Research progresses rapidly. “We're getting these kinds of breakthroughs and new model versions every few months,” Vinyals said. “What would you try to do if the model became more capable? [do is] Basically, we want it to be a drop-in replacement from the previous generation in the sense that it's more capable, so we can do what it was already doing, and hopefully do it better. ”

According to Vinyals, 1.5 Pro is also “very efficient” thanks to its unique architecture, which allows it to focus on expert sources on a particular subject rather than searching for answers from all possible sources. can answer your questions.

Finally, 1.5 Pro has a longer context window and can capture up to 1 million tokens. This equates to 1 hour of video or 11 hours of audio, 30,000 lines of code, or 700,000 words.

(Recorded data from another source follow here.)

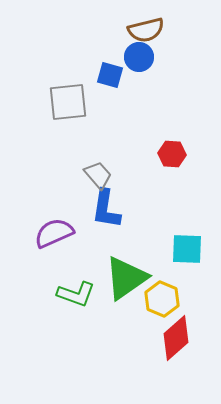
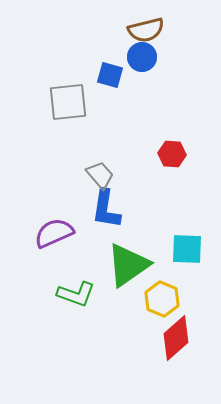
blue circle: moved 3 px right
gray trapezoid: moved 2 px right
green triangle: moved 2 px right, 13 px up
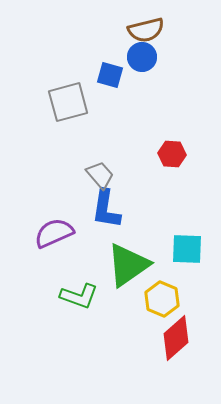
gray square: rotated 9 degrees counterclockwise
green L-shape: moved 3 px right, 2 px down
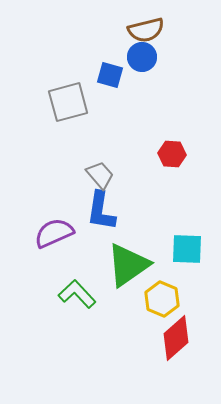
blue L-shape: moved 5 px left, 2 px down
green L-shape: moved 2 px left, 2 px up; rotated 153 degrees counterclockwise
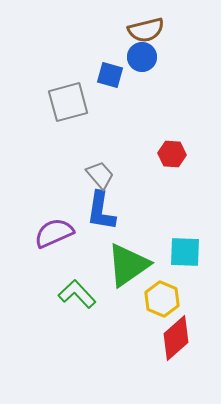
cyan square: moved 2 px left, 3 px down
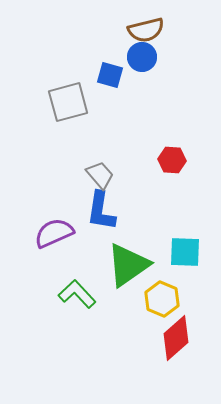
red hexagon: moved 6 px down
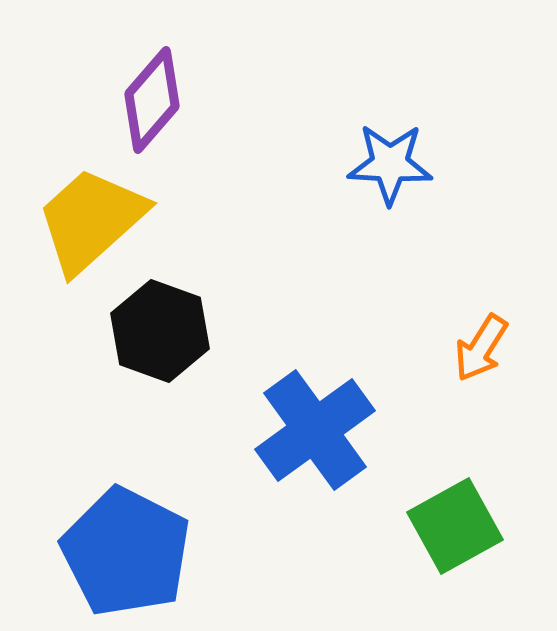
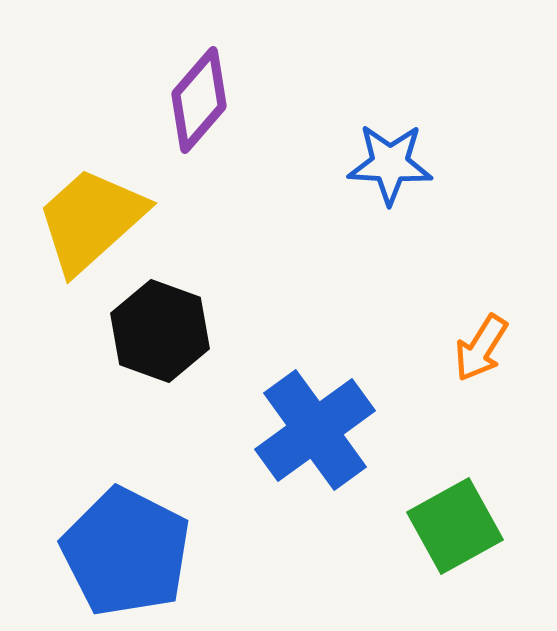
purple diamond: moved 47 px right
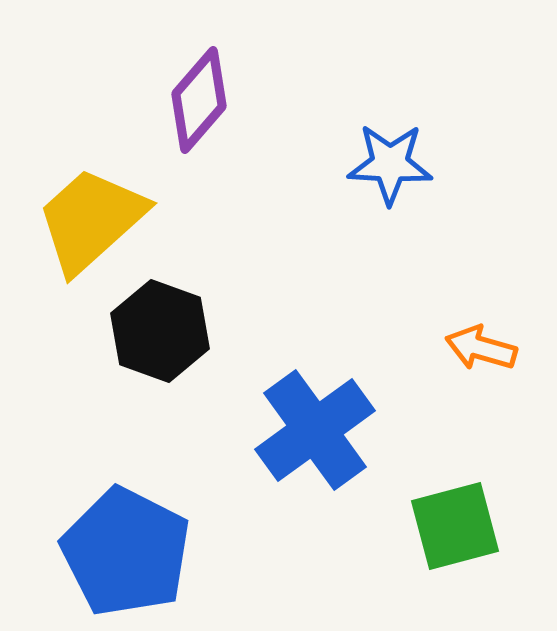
orange arrow: rotated 74 degrees clockwise
green square: rotated 14 degrees clockwise
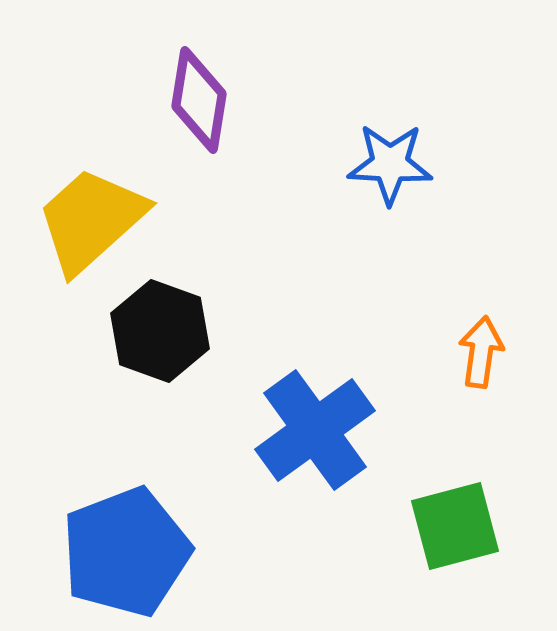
purple diamond: rotated 32 degrees counterclockwise
orange arrow: moved 4 px down; rotated 82 degrees clockwise
blue pentagon: rotated 24 degrees clockwise
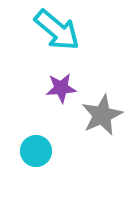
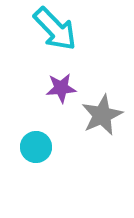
cyan arrow: moved 2 px left, 1 px up; rotated 6 degrees clockwise
cyan circle: moved 4 px up
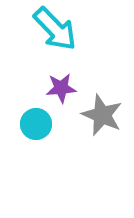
gray star: rotated 24 degrees counterclockwise
cyan circle: moved 23 px up
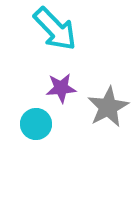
gray star: moved 6 px right, 8 px up; rotated 21 degrees clockwise
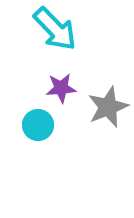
gray star: rotated 6 degrees clockwise
cyan circle: moved 2 px right, 1 px down
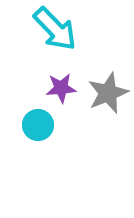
gray star: moved 14 px up
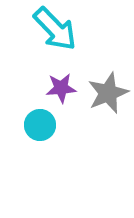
cyan circle: moved 2 px right
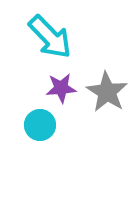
cyan arrow: moved 5 px left, 8 px down
gray star: moved 1 px left, 1 px up; rotated 18 degrees counterclockwise
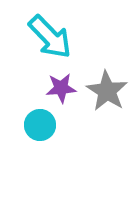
gray star: moved 1 px up
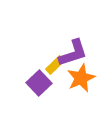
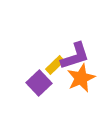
purple L-shape: moved 2 px right, 3 px down
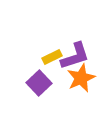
yellow rectangle: moved 3 px left, 8 px up; rotated 18 degrees clockwise
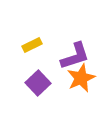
yellow rectangle: moved 20 px left, 12 px up
purple square: moved 1 px left
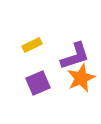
purple square: rotated 20 degrees clockwise
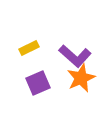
yellow rectangle: moved 3 px left, 3 px down
purple L-shape: rotated 60 degrees clockwise
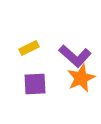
purple square: moved 3 px left, 1 px down; rotated 20 degrees clockwise
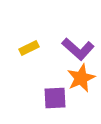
purple L-shape: moved 3 px right, 7 px up
purple square: moved 20 px right, 14 px down
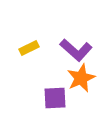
purple L-shape: moved 2 px left, 1 px down
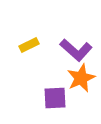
yellow rectangle: moved 3 px up
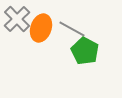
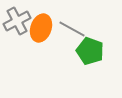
gray cross: moved 2 px down; rotated 16 degrees clockwise
green pentagon: moved 5 px right; rotated 8 degrees counterclockwise
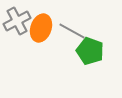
gray line: moved 2 px down
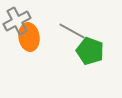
orange ellipse: moved 12 px left, 9 px down; rotated 28 degrees counterclockwise
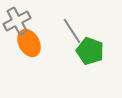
gray line: rotated 28 degrees clockwise
orange ellipse: moved 6 px down; rotated 20 degrees counterclockwise
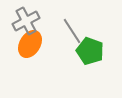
gray cross: moved 9 px right
orange ellipse: moved 1 px right, 1 px down; rotated 60 degrees clockwise
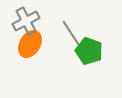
gray line: moved 1 px left, 2 px down
green pentagon: moved 1 px left
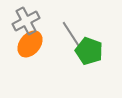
gray line: moved 1 px down
orange ellipse: rotated 8 degrees clockwise
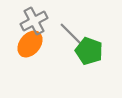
gray cross: moved 8 px right
gray line: rotated 12 degrees counterclockwise
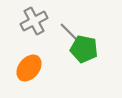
orange ellipse: moved 1 px left, 24 px down
green pentagon: moved 5 px left, 2 px up; rotated 8 degrees counterclockwise
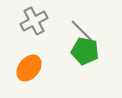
gray line: moved 11 px right, 3 px up
green pentagon: moved 1 px right, 2 px down
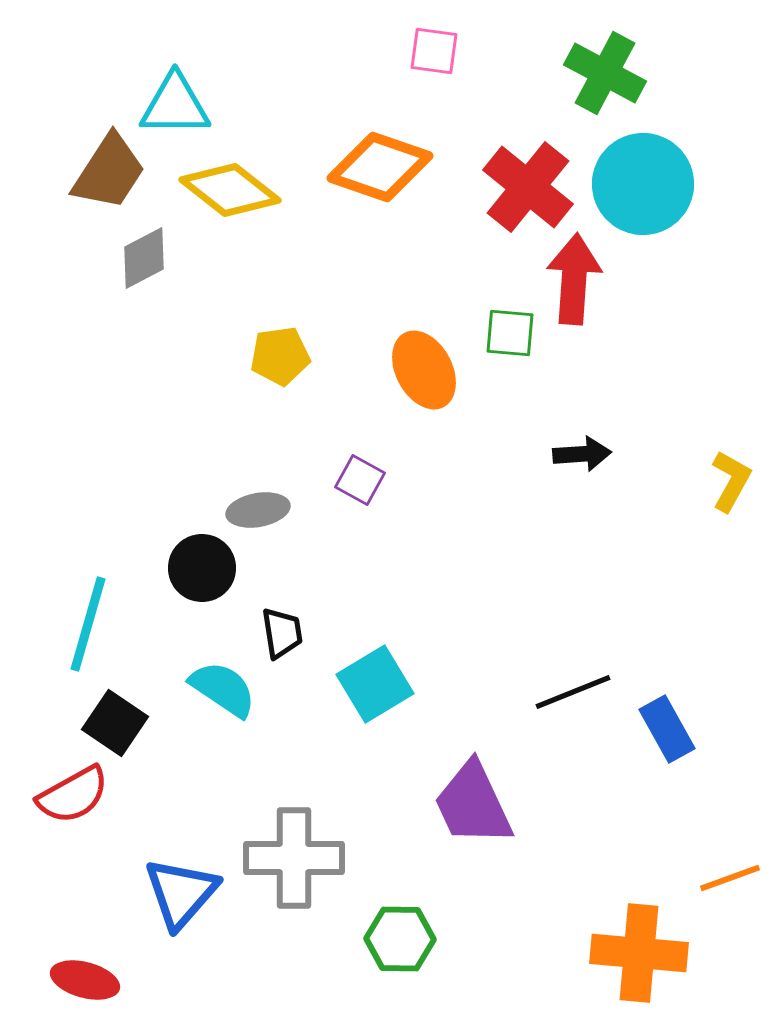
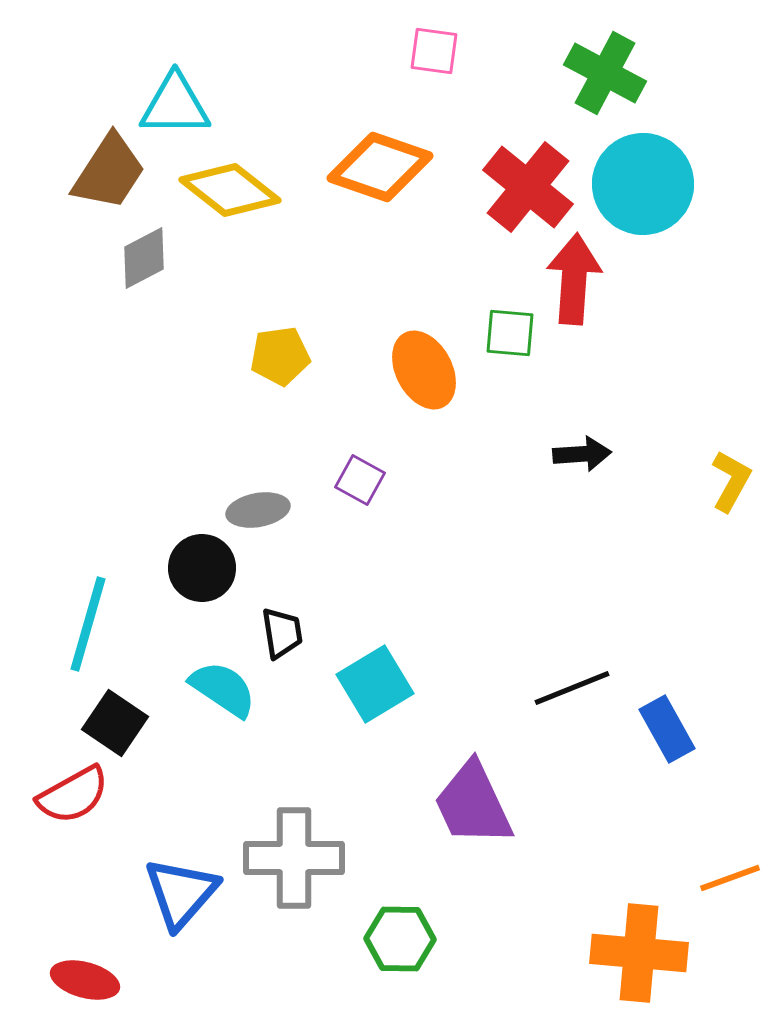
black line: moved 1 px left, 4 px up
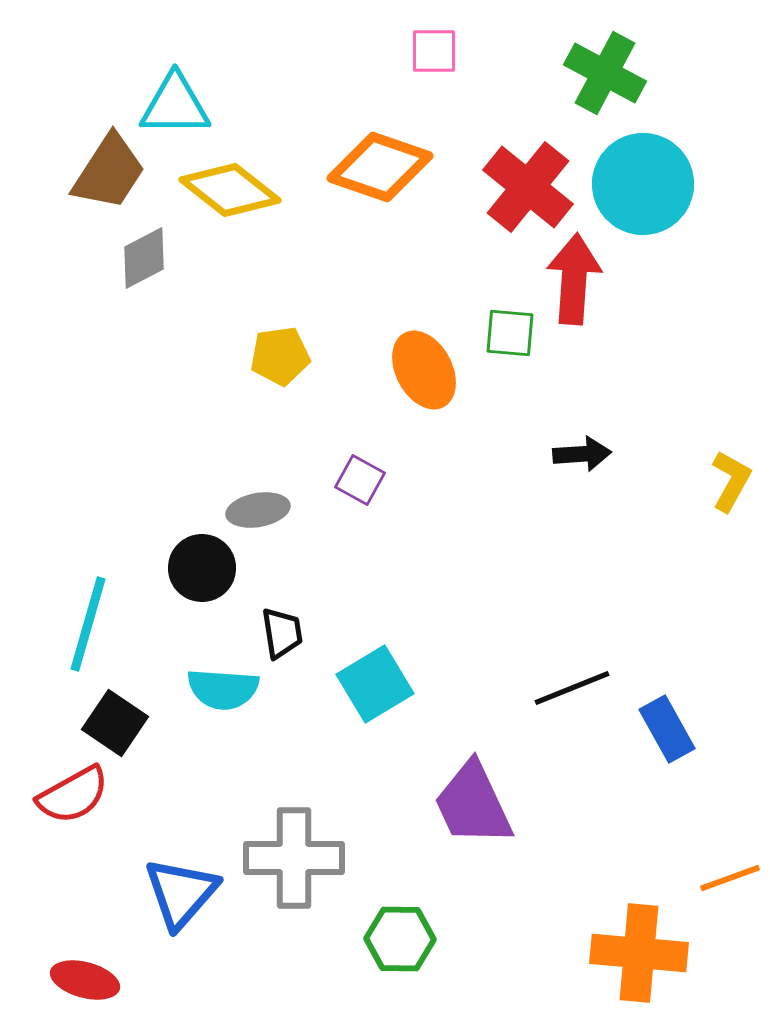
pink square: rotated 8 degrees counterclockwise
cyan semicircle: rotated 150 degrees clockwise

“The longer and more complex the questions and interactions, the more context the model needs to process,” says Vinyals.

Gemini 1.5 Pro in action

So, for example, you can feed 1.5 Pro recordings of Apollo 11 and ask the AI ​​to find funny moments. Or you can share a rudimentary drawing and ask your model to find a moment depicted in the sketch, such as a quote from Neil Armstrong's “One Small Step For Man.”

“This is an example of uploading a very long document that you might not have had time to read, and then actually manipulating it in this really interesting way,” Vinyals said.

Gemini 1.5 Pro users can also ask the model to find specific moments in videos, including silent Buster Keaton movies, via text and images.

Finally, Gemini 1.5 Pro can “work in many languages” including Spanish.

When I fed the 1.5 Pro with a grammar book and a dictionary of Karaman, a language from Western New Guinea with fewer than 200 speakers, the model was able to translate the sentences into English.

“It takes a few seconds to process, and now you're an expert in this language,” Vinyals said.

However, Gemini 1.5 Pro is still subject to common problems such as hallucinations.

“This model sometimes fails, and we are working as a community to improve these models,” Vinyals said. “But, of course, they're very useful, so you just have to understand their limitations.”

What about Ultra 1.0?

Less than a week ago, Google announced Gemini Advanced, a new “experience” that gives consumers who pay $20 a month access to Ultra 1.0 AI models.

Does that mean Google has retired Ultra 1.0? Not according to Viñals. “It will be a while before we release 1.5 Pro.”